### 本文 ###

感冒初期(発症1〜2日目)、中耳炎初期で発赤・疼痛が強くない時に効果が期待できます。特に、肩から項(うなじ)にかけてこる場合には適切です。軽い発汗作用により、体表にある熱を発散させ解熱傾向を促すとともに、体を冷やしながら血流量を増加させることで体調を整えます。

麻黄湯(マオウトウ)

急な発熱を起こすインフルエンザなどの感染症にかかった際に有効な漢方薬です。全身の筋肉痛を伴う感冒初期(発症1〜2日目)に適しています。発汗を促進して解熱を促す効果があり、発熱の初期に内服すると1~2時間後には大量の汗をかき、熱が下がります。インフルエンザなどの感染症での急激な発熱や、寒気がある時に飲むと効果があります。汗をかいたら汗を拭いて乾いたパジャマに着替えさせてください。

桔梗石膏(キキョウセッコウ)

中耳炎で発赤、疼痛が明らかな時、抗菌薬などと併用することで治癒を促進する可能性があります。咽頭炎や痰がらみ、膿性の炎症に効果があります。

補中益気湯(ホチュウエッキトウ)

高齢者や病後や疲れやすい成人にもよく使用される疲労回復を期待する漢方薬です。消化機能が衰え、疲れやすい子どもや活動力が低下している子どもにも適しており、感冒や病後の体力低下、食欲ふしん、夏バテ・夏やせなどに有効です。また、アトピー性皮膚炎にも効果が認められています。

清暑益気湯(セイショエッキトウ)

熱を下げながら体力を回復させ、食欲不振や倦怠感に有効で、夏バテ・夏やせに使用されます。

五苓散(ゴレイサン)

### 提示された行 ###

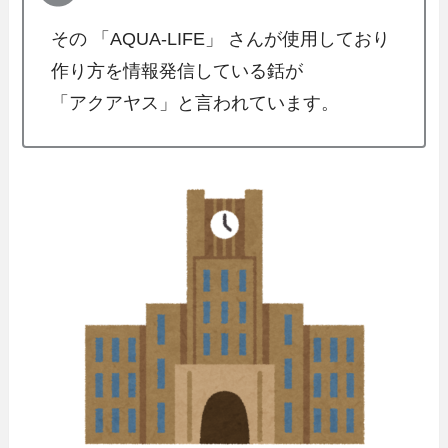
その 「AQUA-LIFE」 さんが使用しており
作り方を情報発信している銛が
「アクアヤス」と言われています。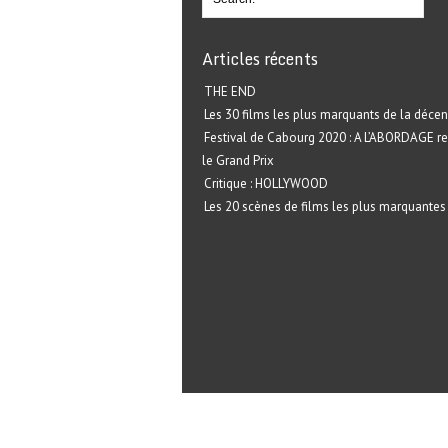
Articles récents
THE END
Les 30 films les plus marquants de la décen
Festival de Cabourg 2020 : A L’ABORDAGE r
le Grand Prix
Critique : HOLLYWOOD
Les 20 scènes de films les plus marquantes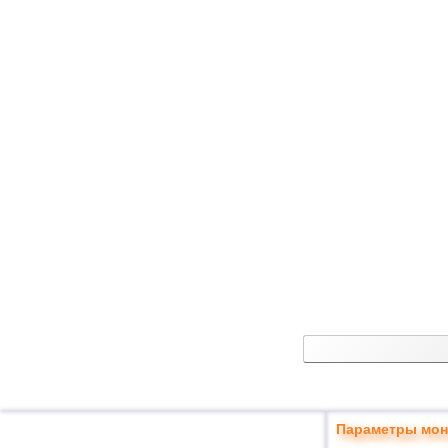
Параметры мон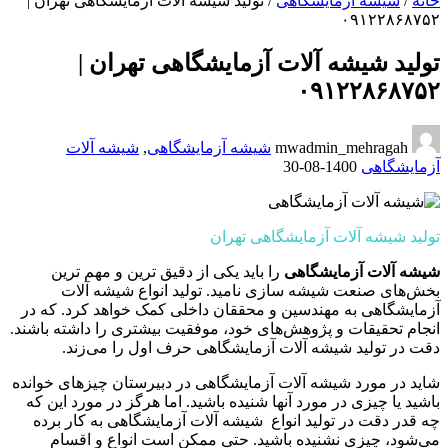
خانه
/
شیشه آزمایشگاهی
/
تولید شیشه آلات آزمایشگاهی تهران |
۰۹۱۲۲۸۶۸۷۵۲
تولید شیشه آلات آزمایشگاهی تهران |
۰۹۱۲۲۸۶۸۷۵۲
mwadmin_mehragah
شیشه آزمایشگاهی
,
شیشه آلات
آزمایشگاهی
1400-08-30
تولید شیشه آلات آزمایشگاهی تهران
شیشه آلات آزمایشگاهی
را باید یکی از دقیق ترین و مهم ترین
بخش‌های صنعت شیشه سازی نامید. تولید انواع شیشه آلات
آزمایشگاهی به مهندسین و محققان داخلی کمک خواهد کرد. که در
انجام تحقیقات و پژوهش‌های خود، موفقیت بیشتری را داشته باشند.
دقت در تولید شیشه آلات آزمایشگاهی حرف اول را می‌زند.
شاید در مورد شیشه آلات آزمایشگاهی در دبیرستان چیزهای خوانده
باشید یا چیزی در مورد آنها شنیده باشید. اما هرگز در مورد این که
چه قدر دقت در تولید انواع شیشه آلات آزمایشگاهی به کار برده
می‌شود، چیزی نشنیده باشید. حتی ممکن است انواع و اقسام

###

• [課題の内容]
1 – 漢方薬の解説文によると、麻黄湯を発熱の初期に内服した場合、どのくらいの時間で大量の汗をかくか。
2 – 漢方薬の解説文の続きを、最後の見出し「五苓散(ゴレイサン)」の後から書き進めてください。

• [課題の解答]
1 – 1〜2時間後。

2 –
下痢や嘔吐を伴う胃腸炎に有効な漢方薬で、特に嘔吐の症状が強い場合や、のどの渇きを訴える場合にお勧めできます。細菌性胃腸炎の場合は、抗生物質との併用で高い効果を見込めます。胃腸炎以外では、頻尿や夜尿、慢性頭痛にも有効なケースがあります。

麦門冬湯(バクモンドウトウ)

難治性の喘息や咳喘息で乾いた咳を起こす場合に有効で、比較的早い改善効果が期待できます。
喘息治療の西洋薬であるロイコトリエン拮抗薬や吸入ステロイド薬との併用が特に効果的です。

小建中湯(ショウケンチュウトウ)

生まれつき虚弱体質のお子様に向いています。また、頻繁に腹痛を訴える場合や、食が細くて体重が思うように増加しない場合にも改善効果が期待できます。夜尿症にも、膀胱の緊張緩和に伴い膀胱容量が増える効果が期待できます。

甘麦大棗湯(カンバクタイソウトウ)

夜泣きをする乳幼児に適した漢方薬です。甘く、口当たりが良いため幼い子どもでも飲みやすいという特徴があります。
寝付きが悪い、睡眠のリズムが崩れた、落ち着きがないなどの場合にも効果が見込めます。
なお、甘麦大棗湯では十分な効果を得られない場合も、下記の抑肝散(ヨクカンサン)が有効なケースがあります。

抑肝散(ヨクカンサン)

睡眠リズムが崩れた、夜泣きがひどい、寝付きが悪いといった症状があり、甘麦大棗湯では効果がない場合にお勧めできます。落ち着きがない、癇癪、チックなどにも効果が期待できます。子育てでお疲れの保護者様もイライラしてしまう場合には、親子で内服される場合もあります(母子同服)。
また、難治性の蕁麻疹で一般的な西洋薬が効かない場合に抑肝散を併用することで症状改善につながるケースもあります。

苓桂朮甘湯(リョウケイジュツカントウ)

体力が比較的保たれていて、めまい、ふらつき、動悸を認めるような起立性調節障害のお子様に使用します。

半夏白朮天麻湯(ハンゲビャクジュツテンマトウ)

胃腸が弱くて体力がなく、めまい、頭痛を認めるような起立性調節障害のお子様に使用します。胃腸の働きを促し消化吸収を高め、貯留した水分を尿として排除し、体力を安定させます。

小青竜湯(ショウセイリュウトウ)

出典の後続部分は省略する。